> TASK ITEM A:
Count the lines in the entries that contain the string "arxiv", and give only the number.

> GIVEN TEXT:
Kafka Streams not being available in our cloud infrastructure

Sounds like you might want to focus on fixing the infrastructure in order to develop faster.

Aside: On the other side of that, if you don't have the freedom in your company to actually deploy cloud resources, then I might suggest fixing company culture because that's really the benefit of even being in the cloud - use the tools that make sense for your applications, without maintaining or limiting access to infrastructure and APIs. /rant

If you're trying to run Kafka Streams in the cloud, perhaps Kubernetes (via EKS, for example) could help you with this

You can see the presentation gave at Kafka Summit for a demo of this - https://www.confluent.io/kafka-summit-sf18/deploying-kafka-streams-applications

what we could replace our KStreams code with

So, you're trying to consume from kafka topics, and join with other topics? If so, Kafka Streams was really meant for that, and does not require an external scheduler, it's all embedded within your Java applications, even if you just deploy a main method with Kafka Streams alone, it scales out simply running more of that app... My point here is that while Spark or Flink only require a single "submit command" to deploy more than one application, it still requires setting up and configuring something like YARN, Kubernetes, Mesos, etc.

> TASK ITEM B:
Answer these questions from the Kafka Streams text:
(i) What does it suggest could help with running Kafka Streams in the cloud?
(ii) At which event was the presentation it links to given?
(iii) Which systems does it name as examples of what Spark or Flink still require setting up?

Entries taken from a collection
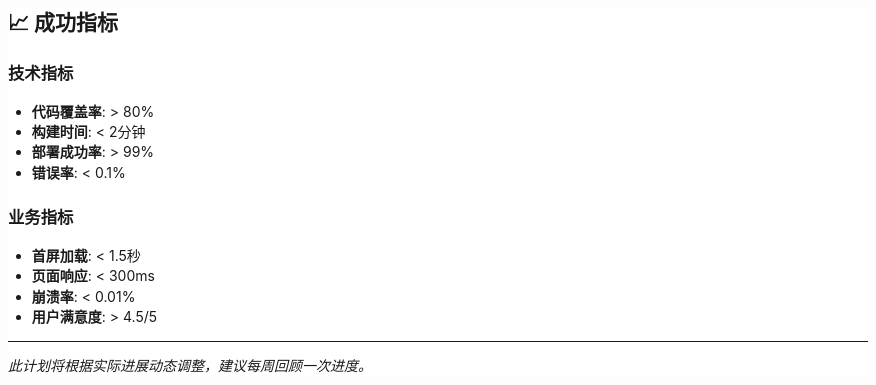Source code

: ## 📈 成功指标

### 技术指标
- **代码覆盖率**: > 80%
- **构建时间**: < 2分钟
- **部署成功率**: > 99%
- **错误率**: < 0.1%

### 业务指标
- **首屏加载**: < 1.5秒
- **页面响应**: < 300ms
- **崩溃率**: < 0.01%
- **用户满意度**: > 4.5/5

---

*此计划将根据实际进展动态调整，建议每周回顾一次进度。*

* * *

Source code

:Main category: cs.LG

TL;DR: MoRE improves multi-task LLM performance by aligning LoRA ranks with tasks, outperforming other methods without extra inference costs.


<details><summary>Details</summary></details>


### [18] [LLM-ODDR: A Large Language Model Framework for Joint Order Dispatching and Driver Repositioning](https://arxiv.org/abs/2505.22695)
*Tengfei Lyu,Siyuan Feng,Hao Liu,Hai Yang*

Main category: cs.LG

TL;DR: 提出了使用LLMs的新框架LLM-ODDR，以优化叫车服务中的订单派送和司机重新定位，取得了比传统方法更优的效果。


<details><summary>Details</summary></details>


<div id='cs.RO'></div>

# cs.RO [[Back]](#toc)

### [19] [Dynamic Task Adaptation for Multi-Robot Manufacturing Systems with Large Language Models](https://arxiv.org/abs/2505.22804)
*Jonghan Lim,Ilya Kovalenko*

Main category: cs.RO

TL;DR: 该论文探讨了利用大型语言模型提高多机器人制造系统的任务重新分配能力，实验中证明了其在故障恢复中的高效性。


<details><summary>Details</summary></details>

> RESPONSE BOX A:
2

> RESPONSE BOX B:
(i) Kubernetes, for example via EKS.
(ii) Kafka Summit.
(iii) YARN, Kubernetes and Mesos.